Dieciocho meses después de esta “debacle” –que reflejaba un nuevo orden que Washington estaba teniendo dificultades en asimilar- Clinton sin embargo firmó el Estatuto de Roma, poco antes de dejar el cargo. Unos meses después el presidente George W Bush retiró la afiliación de Estados Unidos al Estatuto. No obstante, la total objeción de la administración Bush a la CPI desapareció lentamente , y en 2005 Estados Unidos se abstuvo en el Consejo de Seguridad de votar refiriendo la situación de Sudan, que no era parte del Estatuto, al fiscal de la CPI. Seis años después Estados Unidos votó a favor de referir la situación en Libia, que tampoco es parte del Estatuto. La CPI es mayor de edad, una parte permanente del panorama. Este es un desarrollo en el cual Scheffer puede y debe encontrar consuelo. Inclusive si algunas veces se enfrentó a tareas difíciles, sus instintos fueron correctos y sus logros significativos, y ha ofrecido un balance y un recuento justo que toca muchos aspectos importantes.

Acierta al enfocarse en la importancia de escoger jueces y fiscales dignos y en la necesidad de definir con gran cuidado los crímenes sujetos a procesos internacionales. Acierta también al considerar la posibilidad de amnistías que al evitar procesos penales, pongan un fin temprano a los asesinatos.

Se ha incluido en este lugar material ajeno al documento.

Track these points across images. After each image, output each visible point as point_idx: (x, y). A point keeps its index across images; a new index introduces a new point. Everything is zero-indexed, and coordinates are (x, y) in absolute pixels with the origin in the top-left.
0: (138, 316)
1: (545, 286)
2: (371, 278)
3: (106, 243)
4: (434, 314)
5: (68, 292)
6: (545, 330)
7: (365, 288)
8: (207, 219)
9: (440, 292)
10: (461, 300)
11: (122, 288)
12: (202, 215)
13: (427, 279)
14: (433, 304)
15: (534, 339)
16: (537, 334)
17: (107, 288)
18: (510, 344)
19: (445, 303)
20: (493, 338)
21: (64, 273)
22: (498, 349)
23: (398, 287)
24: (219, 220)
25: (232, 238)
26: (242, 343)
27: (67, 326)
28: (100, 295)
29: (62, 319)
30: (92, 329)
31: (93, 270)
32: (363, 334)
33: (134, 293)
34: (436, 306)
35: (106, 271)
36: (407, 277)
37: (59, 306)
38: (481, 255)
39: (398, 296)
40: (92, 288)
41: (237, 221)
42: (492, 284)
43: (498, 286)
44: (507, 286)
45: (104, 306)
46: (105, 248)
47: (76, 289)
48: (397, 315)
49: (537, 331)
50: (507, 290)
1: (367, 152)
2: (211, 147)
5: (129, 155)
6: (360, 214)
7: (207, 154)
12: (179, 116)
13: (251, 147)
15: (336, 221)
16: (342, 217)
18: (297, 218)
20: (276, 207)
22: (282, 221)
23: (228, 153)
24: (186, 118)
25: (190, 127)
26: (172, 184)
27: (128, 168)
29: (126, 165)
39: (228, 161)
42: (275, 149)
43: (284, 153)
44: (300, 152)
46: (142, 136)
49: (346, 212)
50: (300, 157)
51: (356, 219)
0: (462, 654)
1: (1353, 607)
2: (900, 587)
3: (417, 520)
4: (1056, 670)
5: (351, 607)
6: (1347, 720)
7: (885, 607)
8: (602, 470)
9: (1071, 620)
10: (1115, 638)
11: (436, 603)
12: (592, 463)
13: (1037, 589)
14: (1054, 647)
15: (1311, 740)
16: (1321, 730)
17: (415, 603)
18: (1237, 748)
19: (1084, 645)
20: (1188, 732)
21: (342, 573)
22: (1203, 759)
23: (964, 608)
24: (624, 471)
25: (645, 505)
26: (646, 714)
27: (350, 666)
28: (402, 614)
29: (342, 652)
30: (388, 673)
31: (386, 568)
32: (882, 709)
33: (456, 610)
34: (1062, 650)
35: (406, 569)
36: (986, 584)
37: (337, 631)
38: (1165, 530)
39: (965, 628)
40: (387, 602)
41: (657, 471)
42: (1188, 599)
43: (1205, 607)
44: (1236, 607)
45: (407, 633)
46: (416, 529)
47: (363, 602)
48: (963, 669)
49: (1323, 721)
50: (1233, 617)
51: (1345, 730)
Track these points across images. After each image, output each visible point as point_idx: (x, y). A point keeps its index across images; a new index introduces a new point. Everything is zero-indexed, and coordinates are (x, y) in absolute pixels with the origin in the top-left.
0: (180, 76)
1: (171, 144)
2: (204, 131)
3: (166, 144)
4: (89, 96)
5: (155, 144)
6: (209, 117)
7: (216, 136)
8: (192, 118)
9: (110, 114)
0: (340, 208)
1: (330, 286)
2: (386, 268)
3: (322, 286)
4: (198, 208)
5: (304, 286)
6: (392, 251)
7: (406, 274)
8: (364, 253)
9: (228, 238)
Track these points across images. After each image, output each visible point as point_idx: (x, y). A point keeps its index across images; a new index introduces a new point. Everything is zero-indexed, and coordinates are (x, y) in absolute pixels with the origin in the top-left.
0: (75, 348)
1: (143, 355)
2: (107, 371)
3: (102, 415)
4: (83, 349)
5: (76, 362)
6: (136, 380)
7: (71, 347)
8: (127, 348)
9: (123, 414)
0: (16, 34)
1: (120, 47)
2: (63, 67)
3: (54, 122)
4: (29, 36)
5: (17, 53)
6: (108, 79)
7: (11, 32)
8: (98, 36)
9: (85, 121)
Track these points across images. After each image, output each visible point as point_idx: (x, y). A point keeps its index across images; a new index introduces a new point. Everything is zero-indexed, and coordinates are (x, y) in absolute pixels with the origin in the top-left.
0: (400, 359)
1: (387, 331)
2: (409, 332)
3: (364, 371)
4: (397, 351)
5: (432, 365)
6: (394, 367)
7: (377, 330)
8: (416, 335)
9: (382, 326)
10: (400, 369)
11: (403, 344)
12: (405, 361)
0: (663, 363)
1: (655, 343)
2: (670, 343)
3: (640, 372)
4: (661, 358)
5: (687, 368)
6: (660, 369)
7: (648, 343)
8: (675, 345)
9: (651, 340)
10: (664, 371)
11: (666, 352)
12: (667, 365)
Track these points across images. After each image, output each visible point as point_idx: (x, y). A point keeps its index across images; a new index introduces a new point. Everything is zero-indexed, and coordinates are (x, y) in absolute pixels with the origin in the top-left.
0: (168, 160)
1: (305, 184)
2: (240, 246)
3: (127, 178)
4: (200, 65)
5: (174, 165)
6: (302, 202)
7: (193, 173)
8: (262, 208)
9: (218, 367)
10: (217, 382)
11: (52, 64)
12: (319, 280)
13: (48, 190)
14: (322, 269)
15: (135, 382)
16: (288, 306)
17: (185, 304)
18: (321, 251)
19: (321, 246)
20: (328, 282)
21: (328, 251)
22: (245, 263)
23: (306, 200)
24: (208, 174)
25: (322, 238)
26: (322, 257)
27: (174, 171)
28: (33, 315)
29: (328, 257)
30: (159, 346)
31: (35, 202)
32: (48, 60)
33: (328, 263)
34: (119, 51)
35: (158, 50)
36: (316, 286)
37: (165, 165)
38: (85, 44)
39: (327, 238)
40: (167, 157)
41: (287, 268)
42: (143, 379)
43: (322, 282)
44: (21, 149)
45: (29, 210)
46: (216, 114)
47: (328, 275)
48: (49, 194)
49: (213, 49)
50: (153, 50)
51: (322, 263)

En otros aspectos sin embargo, es quijotesco. Porqué debería Estados Unidos poder prevenir que sus nacionales fueran sometidos a procesos ante la CPI si matan o torturan en un país que es parte del Estatuto de Roma, como Afganistán por ejemplo? Porqué no debería la Corte Penal Internacional para la Antigua Yugoslavia detener a nacionales afiliados a la OTAN por el bombardeo de una estación de televisión en Belgrado? El peligro real que Scheffer no trata en profundidad es que el sistema que ha sido construido entrega una justicia desequilibrada, de los poderosos y los victoriosos, solamente contra los perdedores y débiles Y, a pesar de su respaldo por el principio de la complementariedad, -la necesidad de dar a las cortes naciones el papel principal para perseguir crímenes internacionales-, no dice nada acerca del extraordinario arresto de Augusto Pinochet en Londres, en Noviembre de 1998.

Una gran pregunta flota alrededor de esas páginas: para qué son realmente las cortes penales internacionales? Omar al-Bashir permanece activo en el cargo años después de que la CPI lo acusara de genocidio. Scheffer toca el punto del efecto disuasivo de esos nuevos cuerpos, pero de seguro espera mucho de ello. La evidencia sugiere que aquellos que permanecen acusados de haber cometido crímenes internacionales simplemente cambian sin problemas sus planes de viaje. En verdad, las cortes internacionales son todavía un tema de castigo a algunos, de prevención, establecimiento de hechos y de la meta a largo plazo de clarificar las reglas que aplican a las futuras atrocidades que seguramente ocurrirán. Ellas también pueden servir para deslegitimar ciertos líderes, como ocurrió con Muammar Gaddafi en Libia.

Un antiguo colega académico y distinguido profesor de historia legal inglesa, me recordó alguna vez cuanto tiempo tomó el desarrollo del sistema de cortes inglesas. “Esas cosas toman tiempo” –dijo- “inclusive siglos”. Estaba en lo cierto. Estas son épocas tempranas, como que el sistema de justicia penal internacional emerge de su fase medieval. Es un largo recorrido.